He began figuring out he had a gift when he was in the 8th grade in Macon, Georgia. Jeff Malone was developing the shooting form that would make him famous, sometimes practicing on the playgrounds, and sometimes on the basket in his yard, which happened to be 11 feet tall. "I'd shoot four, five hours a day," he says.

These days the Jazz's newest big-name basketball star is shooting at 10-foot hoops and doing appreciably better, thank you. Eight years into his NBA career, the two-time All-Star is with a contender for the first time. It is an experience Malone seems to enjoy immensely. Wherever he goes he is smiling, knowing full well that he could be the ingredient that takes the Jazz from being a good team to an exceptional one.Malone and Utah appear to be a good match - a proverbial Boy Scout in a city of Boy Scouts. He spent last Thursday driving around Salt Lake, taking in the scenery and "looking for grocery stores and laundromats, so I'll know where to go." He considers Salt Lake a place of nice people and compares their hospitality to Southerners. He's agreeable, unselfish and donates his time to anti-drug causes. And despite averaging 20 points a game for his career, he downplays his role in what is should be the best season yet for the Jazz.

"Two or three years ago when Atlanta got Moses (Malone) and Reggie (Theus), everyone thought they would win the championship," he warns, "and nothing happened."

But championship or not, when Malone is on the court, "nothing" isn't a word that often comes up.

If you've never heard much of Jeff Malone, there are two reasons. First, he spent the first seven years of his career playing for the lowly Washington Bullets, which is like working in a New York dinner theater: big market, small-time operation. In his time there, the Bullets never finished better than 12 games out of first place in the Atlantic Division.

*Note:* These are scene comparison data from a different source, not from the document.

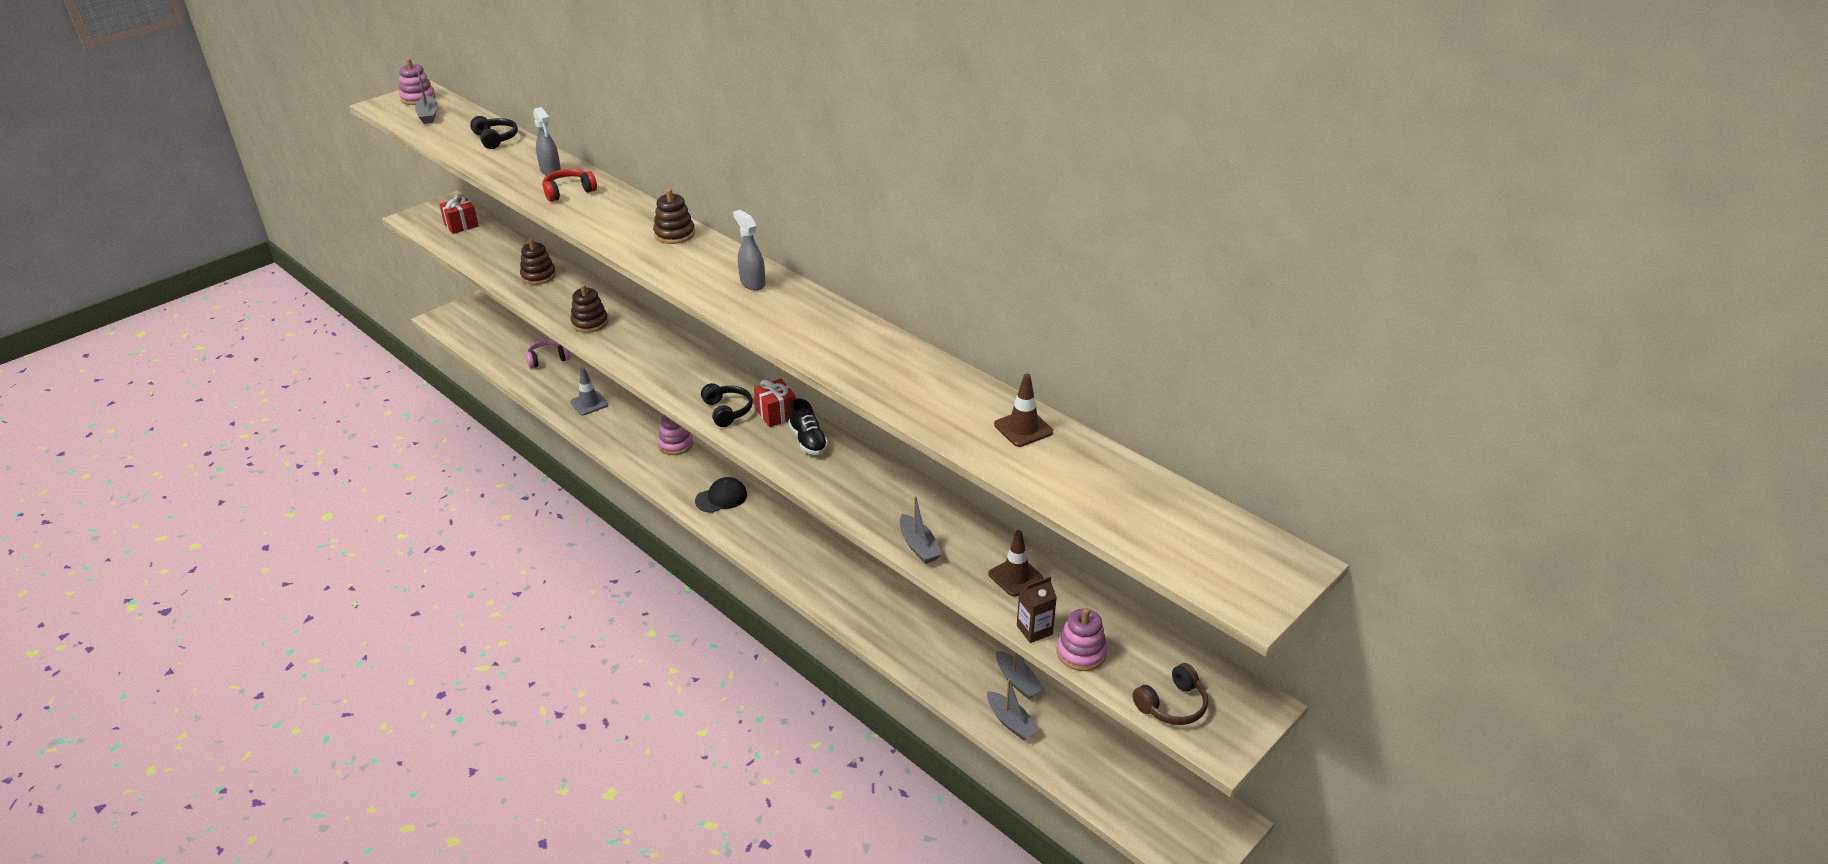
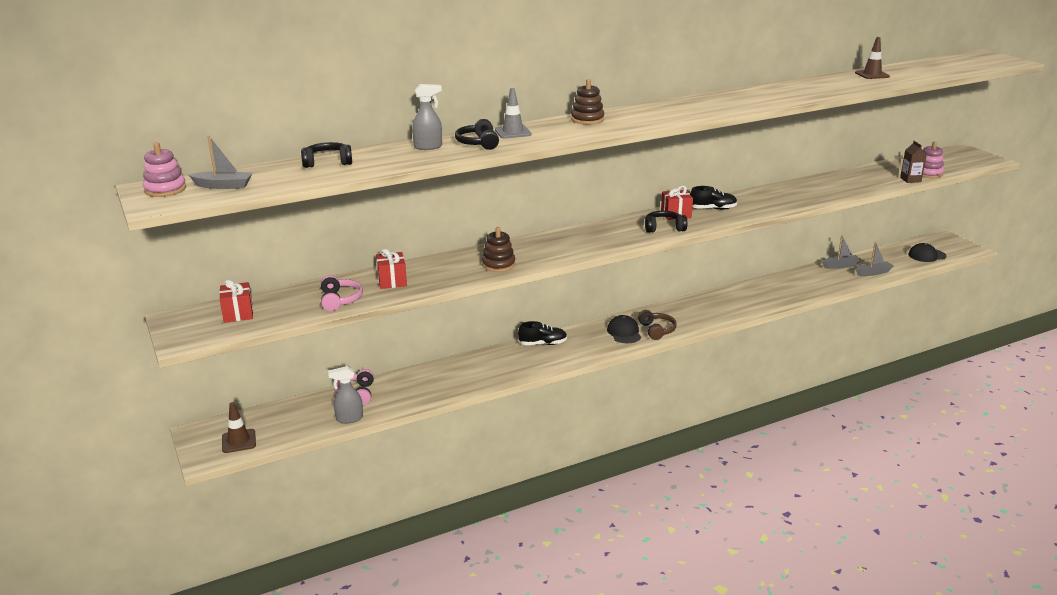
camera: 70 degrees left, 10 degrees down
(494, 261) = (340, 300): none -> pink headphones
(538, 276) = (392, 281): brown stacking toy -> red gift
(568, 191) = (478, 143): red headphones -> black headphones
(589, 403) = (452, 378): grey traffic cone -> grey traffic cone (513, 132)
(676, 444) = (543, 344): pink stacking toy -> black shoe
(752, 283) = (678, 107): grey spray bottle -> grey spray bottle (349, 419)
(918, 546) = (834, 194): grey boat -> none
(1015, 577) = (865, 177): brown traffic cone -> brown traffic cone (238, 441)
(1123, 793) = (927, 255): none -> black cap
(1172, 705) = (965, 163): brown headphones -> brown headphones (657, 330)

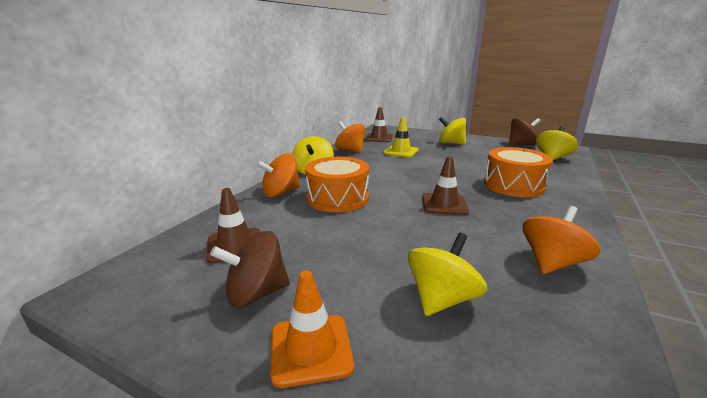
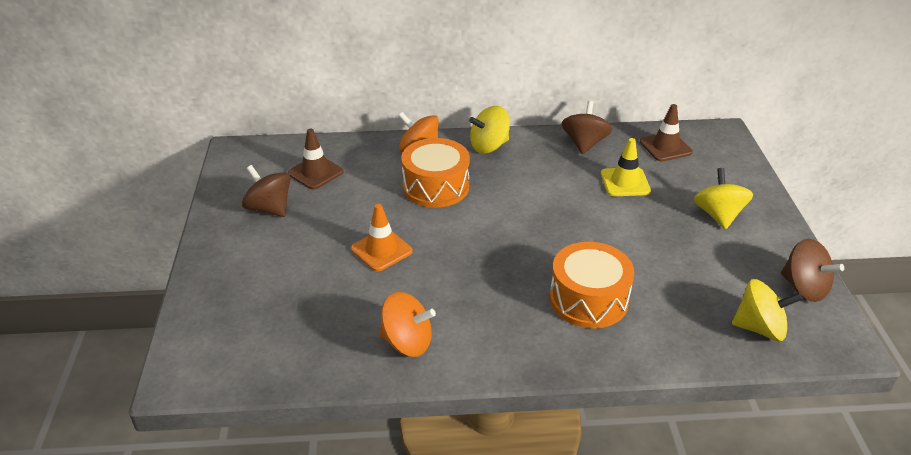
camera: 60 degrees right, 15 degrees up
(311, 349) = (236, 250): orange traffic cone -> orange traffic cone (381, 250)
(350, 150) = (584, 144): orange spinning top -> brown spinning top
(442, 299) = (314, 289): yellow spinning top -> none
(444, 204) = (480, 256): brown traffic cone -> none

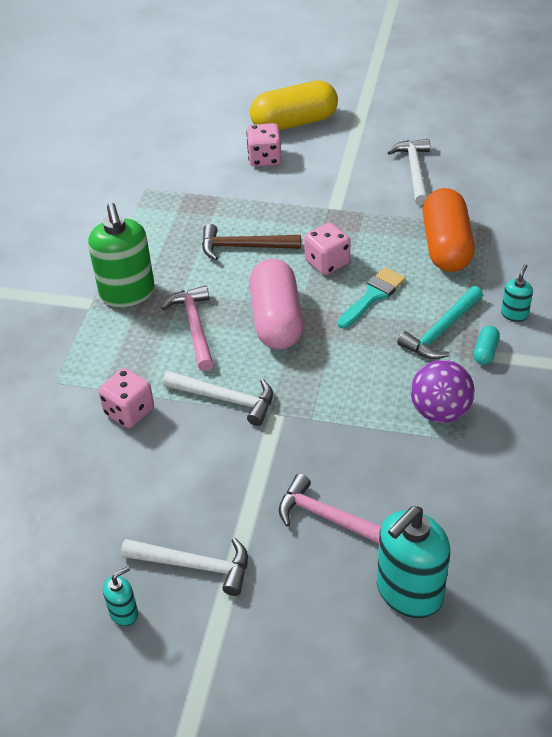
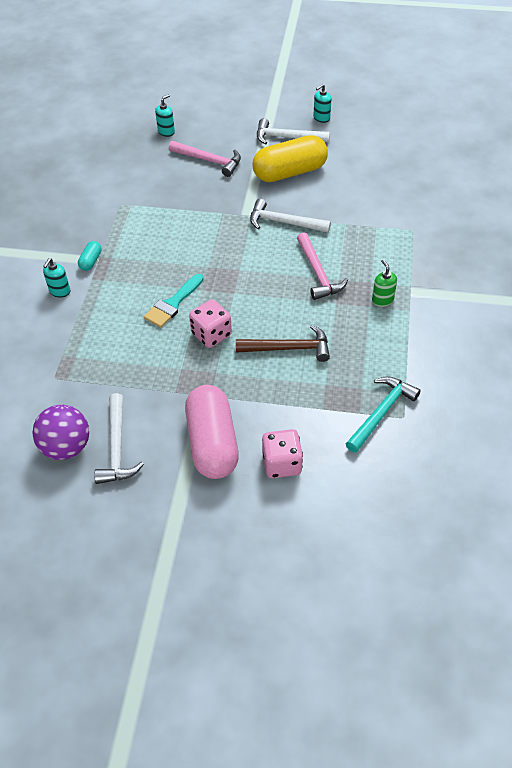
camera: 175 degrees right, 5 degrees up
(127, 293) = (382, 300): green soap dispenser -> green soap dispenser, size x0.47
(129, 411) = (351, 212): pink dice -> none
(276, 319) = (252, 281): pink capsule -> pink capsule (212, 443)
(294, 122) = (251, 525): yellow capsule -> yellow capsule (290, 172)
(409, 592) = (166, 132): turquoise soap dispenser -> turquoise soap dispenser, size x0.47
(440, 331) = (122, 275): turquoise hammer -> turquoise hammer (382, 412)
(440, 411) = (133, 220): purple ball -> purple ball (66, 447)
(446, 246) = (102, 354): orange capsule -> none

Second, is that on the list of famous Malone's in the NBA, he ranks a distant third, behind Atlanta's Moses and Utah's Karl. One is the grandaddy of active NBA centers, who has been a national figure since he was 19. The other is the famous Mailman, he of the hammer dunk and the body by Adonis.

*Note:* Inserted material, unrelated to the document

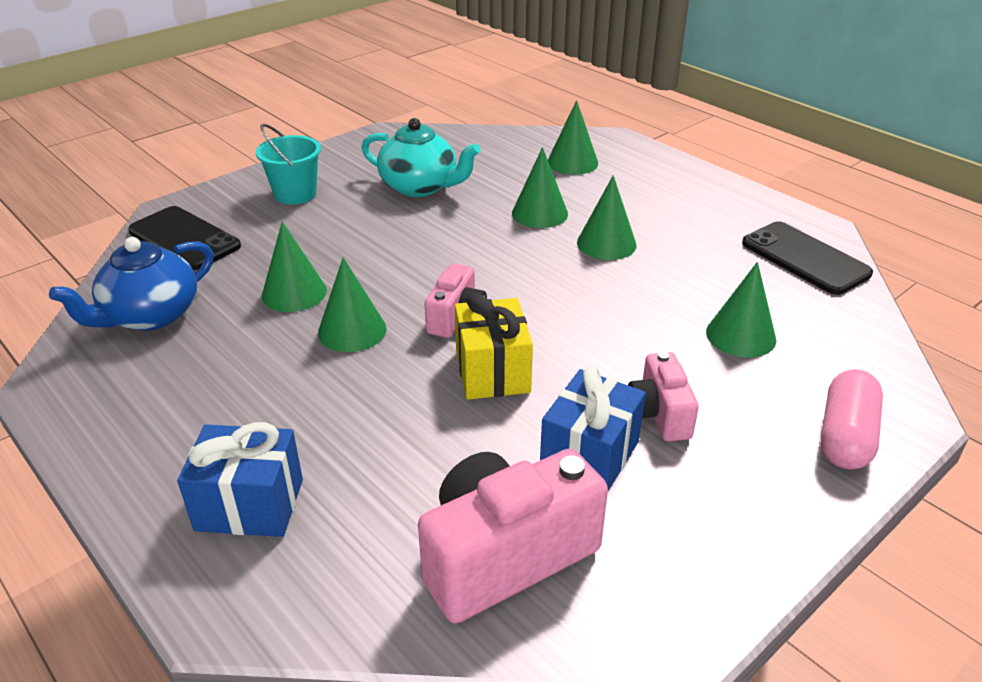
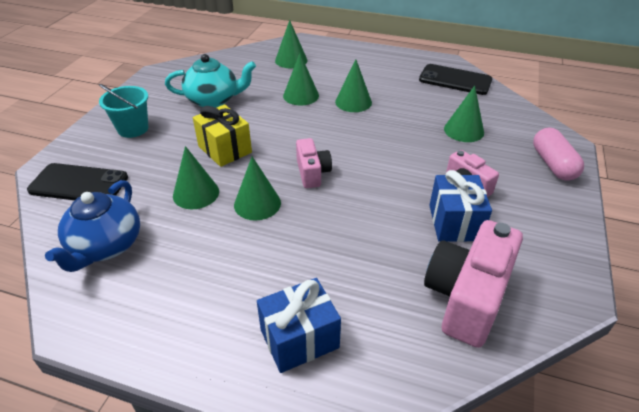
camera: 30 degrees left, 5 degrees up
(492, 371) = (362, 197): yellow gift -> yellow gift (225, 149)

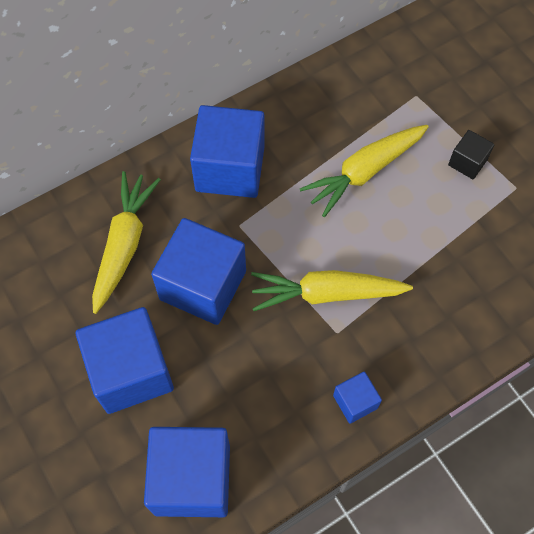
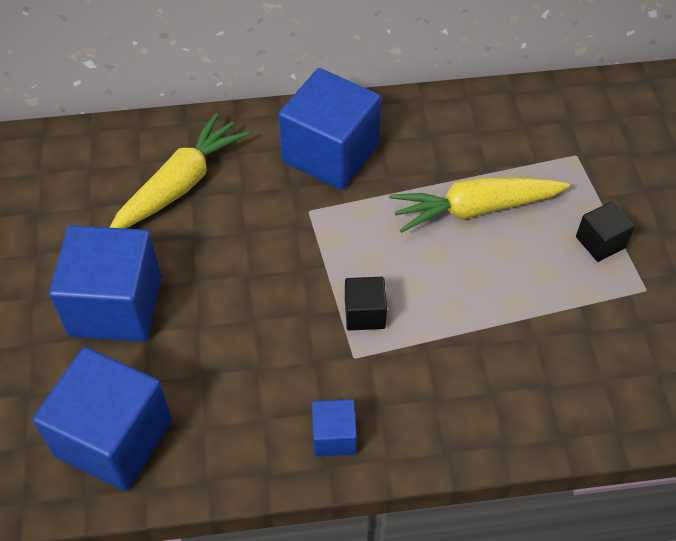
camera: 25 degrees right, 10 degrees down
(203, 285) = (237, 253): blue cube -> none
(327, 294) = (364, 313): yellow carrot -> black cube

"People ask me if I'm Karl or Moses. I say, 'No, those are big guys. I'm just a little guy,"' he says.

In a world where bragging is sometimes the best revenge, Malone is strangely modest. "I just want to come here and fit into the system," he says.

In Washington he was the system. Drafted in 1983 by the Bullets, he averaged 12 points as a rookie and went up from there, finishing last season with a 24.3 scoring average, 12th best in the league. Last year he also reached a scoring milestone, recording his 10,000th point on a January night in Miami, on a reverse layup in the second quarter. For good measure he poured in 22 points in the third quarter, moving Miami Coach Ron Rothstein to observe, "We couldn't stop him."

Despite his productivity, Malone always seemed to be trade bait. The sorry Bullets always had him on the auction block.

"We didn't have a whole lot of (good) people to trade," explains Malone. "When you want to get someone to build your team, you have to bring a big name up."

When he finally was dealt last June to the Jazz in a three-way trade, he was in the Atlanta airport awaiting a flight to make an appearance at his alma mater, Mississippi State.

"When I heard it was a call from (Jazz Director of Player Development) Scott Layden, I knew what it meant."

What it meant was that Malone now has a stability he's never enjoyed since turning pro. Through his years at Washington he played with an array of guardmates that included Ricky Sobers, Gus Williams, Ennis Whatley, Muggsy Bogues, Michael Adams, Steve Colter and Darrell Walker. Now he is teamed with All-Star John Stockton in the backcourt, and he says he no longer needs to worry about carrying the scoring burden.

"It will be nice not to have to get 25 points every night. Now I can just go out and play my game," he says.

With the Jazz, he is surrounded by talent that should make him more effective - if not as prolific. He provides the Jazz with the off-guard shooting they have needed badly and they provide him with a support system. "I'm elated," says Stockton.

He should be. Though some Jazz players remember Malone tore them up them every time played them, that it isn't totally true. Last year, bogged down by the flu, he got only four points in their first meeting. However, he made up for it by scoring 31 the next time they met. In 1988 he went for 31 against the Jazz and in 1986 got 32.

But now he's on their side, and for once he isn't in jeopardy of being traded. His stops at the local grocery store and laundromat should continue for some time. "I feel good," he says. "I'm thinking positive."

He and everyone else.

Jazz Camp notes: Brett Vroman, Melvin Newbern and Delaney Rudd, Andy Toolson all attended Saturday practice sessions at Westminster College, but none played due to injuries. Toolson, the newest addition to the injuried corps, has a hyperextended knee . . . The preseason begins next Saturday night with a game in Chicago against the Bulls. "One week and it's Hello, Michael Jordan," says Jazz Director of Player Personnel Scott Layden.